There are flashes of inspiration: on learning that he has wealth, a mansion and a white wife, Jake wonders aloud if he might in fact be Lionel Richie; a man signaling cryptically to Jake turns out just to be propositioning him sexually; a janitor sees being menaced with a gun as an opportunity to gain credibility for his would-be career side-line as a rapper.

Set adrift, however, in a sea of disposable gags, aimless clowning, shameless racial stereotyping and gratuitous homophobia, these occasional moments of hilarity seem more a consequence of accident than design. This is fish-in-a-barrel stuff, with just about everything getting hooked but the viewer.

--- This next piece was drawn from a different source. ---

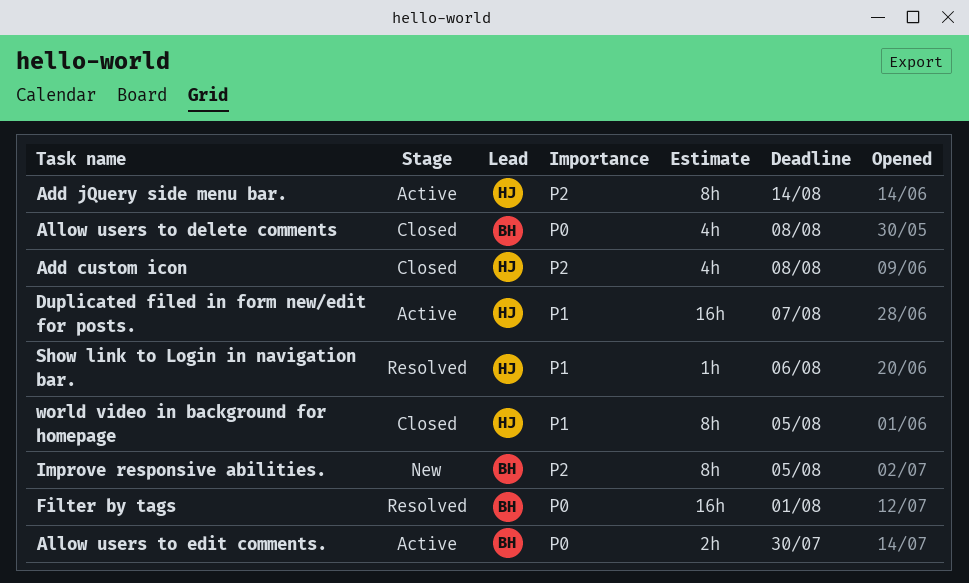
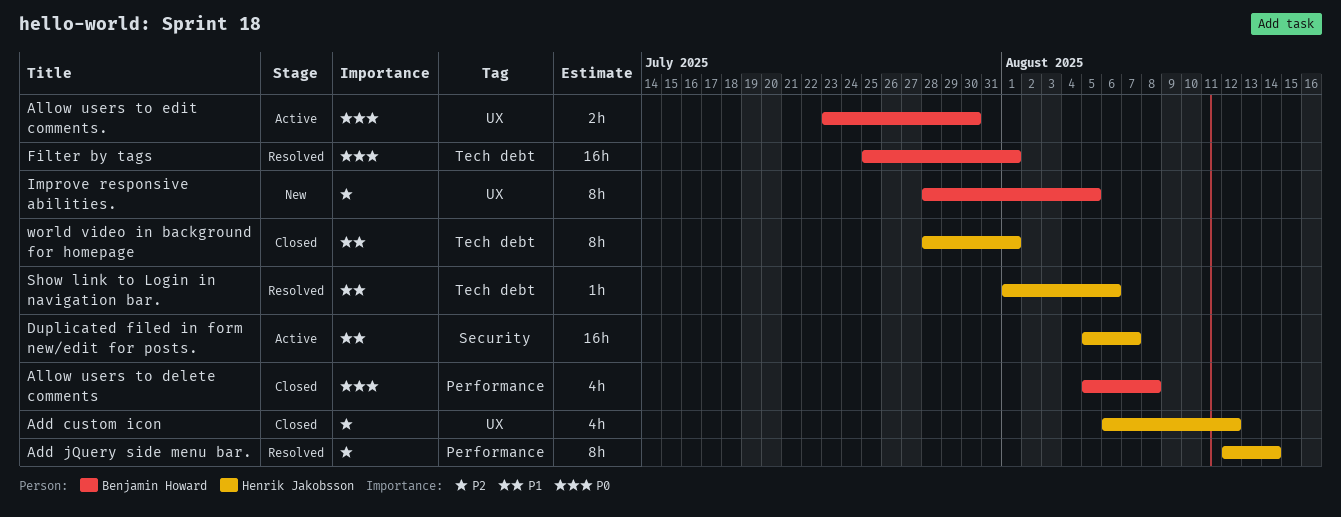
Add custom icon, due: Aug 8 -> Aug 12
Add jQuery side menu bar., status: Active -> Resolved
world video in background for homepage, due: Aug 5 -> Aug 1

Cedric The Entertainer may be a talented comic, but he is hampered by a leaden script and by a complete inability to match his one-note acting range to his supposedly multi-faceted character. He is propped up by a pair of actresses of whose "fine-ass" qualities the screenplay is at tedious pains to remind us - but any energy in the plotting is quickly sucked up by their flat on-screen presence. Liu in particular, who also starred in Vincenzo Natali's infinitely superior identity nightmare Cypher, ought to know better than to slum it in such predictable, unfunny trash as this.

Cast & Connections

  • Actor: Lucy Liu, Will Patton, Nicollette Sheridan, Mark Dacascos, Callum Keith Rennie, Kevin McNulty, Niecy Nash, DeRay Davis
  • Director: Les Mayfield
  • Screen Writer: George Gallo, Robert Adetuyi
  • Producer: Eric Rhone, Brett Ratner, Jay Stern
  • Photographer: David Franco
  • Composer: George S Clinton

In a nutshell

Once this amnesiac action comedy is over, you'll be wishing you could forget it.